Friday, March 13, 2020
The Vision (3.13.20): God Save the King!
Note: Devotion based on last Sunday's sermon on 2 Kings 11.
But Jehosheba, the daughter of King Joram, sister of Ahaziah, took Joash the son of Ahaziah, and stole him from among the king’s sons which were slain; and they hid him, even him and his nurse, in the bedchamber from Athaliah, so that he was not slain (2 Kings 11:2).
And he brought forth the king's son, and put the crown upon him, and gave him the testimony; and they made him king, and anointed him; and they clapped their hands, and said, God save the king ((2 Kings 11:12).
In 2 Kings 11, the Lord preserves the line of David, despite the efforts of wicked queen Athaliah to snuff it out, thus fulfilling the Davidic covenant (2 Samuel 7), but there is, in fact, something much greater that is represented here.
What is at stake with the line of David is not just who will sit on the throne of Judah during the days of the kings, but salvation itself. Who will ultimately come from the line of David? The Messiah, the Lord Jesus Christ.
Look at the genealogy of our Lord in Matthew 1:8: “And Asa begat Josaphat; and Josaphat begat Joram [Jehoram]; and Joram begat Ozias [Uzziah].”
How do we get from Jehoram to Uzziah? We go through Ahaziah to Joash to Amaziah, and finally, to Uzziah.
The point: If there is no little Joash hidden in an inner chamber for six years and placed on the throne in the seventh year there is no Christ, and there is no salvation. The whole plan of salvation was hanging here by the slenderest of threads.
When the people shouted, “God save the King” (2 Kings 11:12), they did not know fully all they were saying. By saving Joash, the triune God was preserving the plan to bring salvation through the Messiah. Our salvation through Christ was provided in the providence of God thousands of years before we even came into existence!

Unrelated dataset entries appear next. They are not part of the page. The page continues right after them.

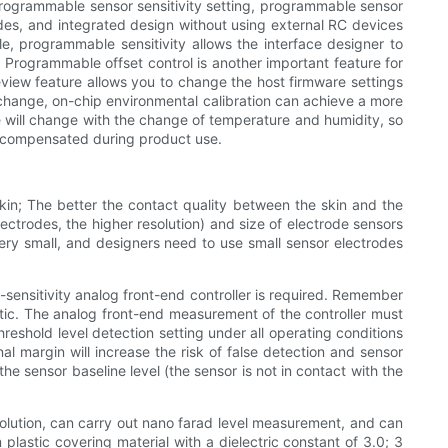
 programmable sensor sensitivity setting, programmable sensor
rodes, and integrated design without using external RC devices
le, programmable sensitivity allows the interface designer to
y. Programmable offset control is another important feature for
eview feature allows you to change the host firmware settings
change, on-chip environmental calibration can achieve a more
te will change with the change of temperature and humidity, so
ly compensated during product use.
skin; The better the contact quality between the skin and the
rodes, the higher resolution) and size of electrode sensors
 very small, and designers need to use small sensor electrodes
h-sensitivity analog front-end controller is required. Remember
astic. The analog front-end measurement of the controller must
reshold level detection setting under all operating conditions
l margin will increase the risk of false detection and sensor
he sensor baseline level (the sensor is not in contact with the
lution, can carry out nano farad level measurement, and can
lastic covering material with a dielectric constant of 3.0; 3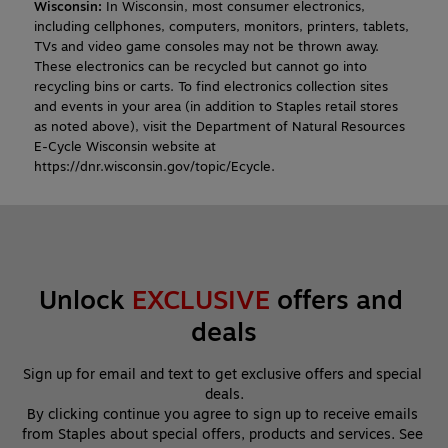
Wisconsin:
In Wisconsin, most consumer electronics,
including cellphones, computers, monitors, printers, tablets,
TVs and video game consoles may not be thrown away.
These electronics can be recycled but cannot go into
recycling bins or carts. To find electronics collection sites
and events in your area (in addition to Staples retail stores
as noted above), visit the Department of Natural Resources
E-Cycle Wisconsin website at
https://dnr.wisconsin.gov/topic/Ecycle.
Unlock 
EXCLUSIVE
 offers and 
deals
Sign up for email and text to get exclusive offers and special 
deals.
By clicking continue you agree to sign up to receive emails 
from Staples about special offers, products and services. See 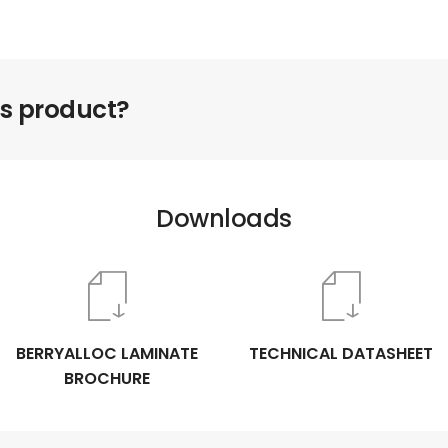
is product?
Downloads
BERRYALLOC LAMINATE
TECHNICAL DATASHEET
BROCHURE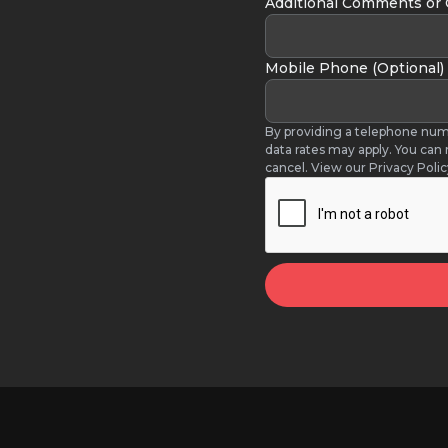
Additional Comments or
Mobile Phone (Optional)
By providing a telephone num
data rates may apply. You can
cancel. View our Privacy Poli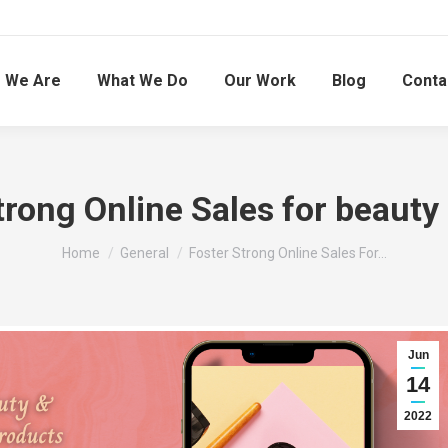
 We Are
What We Do
Our Work
Blog
Conta
trong Online Sales for beauty
You are here:
Home
General
Foster Strong Online Sales For…
Jun
14
2022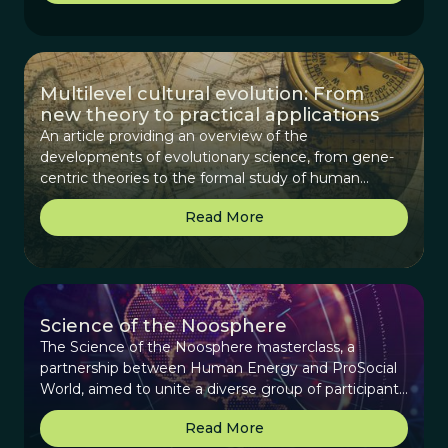
Multilevel cultural evolution: From
new theory to practical applications
An article providing an overview of the
developments of evolutionary science, from gene-
centric theories to the formal study of human
cultural evolution and its maturation to deriving
Read More
practical applications.
Science of the Noosphere
The Science of the Noosphere masterclass, a
partnership between Human Energy and ProSocial
World, aimed to unite a diverse group of participants
interested in exploring the concept of the
Read More
noosphere—a collective sphere of human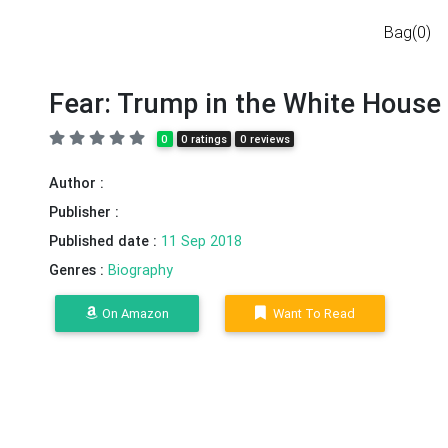
Bag(0)
Fear: Trump in the White House
0
0 ratings
0 reviews
Author :
Publisher :
Published date :
11 Sep 2018
Genres :
Biography
On Amazon
Want To Read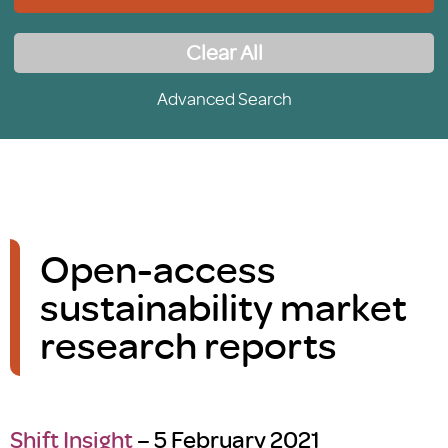
Clear All
Advanced Search
Open-access
sustainability market
research reports
Shift Insight
– 5 February 2021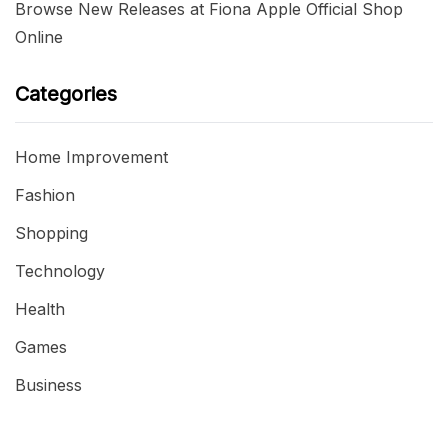
Browse New Releases at Fiona Apple Official Shop
Online
Categories
Home Improvement
Fashion
Shopping
Technology
Health
Games
Business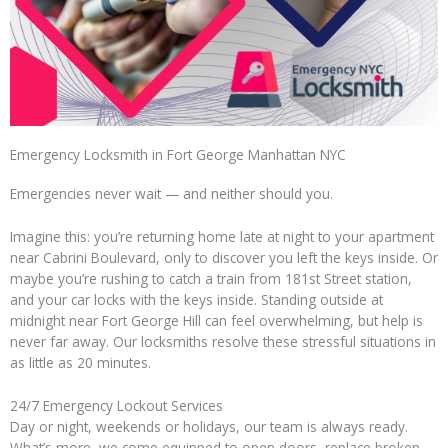
Emergency Locksmith in Fort George Manhattan NYC
Emergencies never wait — and neither should you.
Imagine this: you’re returning home late at night to your apartment
near Cabrini Boulevard, only to discover you left the keys inside. Or
maybe you’re rushing to catch a train from 181st Street station,
and your car locks with the keys inside. Standing outside at
midnight near Fort George Hill can feel overwhelming, but help is
never far away. Our locksmiths resolve these stressful situations in
as little as 20 minutes.
24/7 Emergency Lockout Services
Day or night, weekends or holidays, our team is always ready.
What’s more, we come equipped to open doors, replace broken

Consider also the role of Jehosheba. In his commentary on 2 Kings, Dale Ralph Davis says, “Wherever antichrist is, Christ always has faithful servants.” He later calls this woman “the human agent responsible for preserving the kingdom of God in the world,” adding, if it weren’t for her “there wouldn’t be any Christmas” (173). In fact, he titles his commentary on chapter 11: “The Lady Who Saved Christmas.”
Did anyone in her times or for centuries afterward even understand what she had done? No. You might not have even heard her name until today. How many of our little girls are named for this brave woman? Precious few.
Her story reminds us that we do not know all that God is doing at any particular time in history and through the lives of his servants. Those who have the most strategic and key roles to play in the preservation of the kingdom may serve in ways that bring them little praise or recognition during their pilgrimage in this life, not only in the eyes of the world but even in the eyes of God’s people.
Our task is not to be known or recognized but to be faithful. May we be so used of God as he pleases.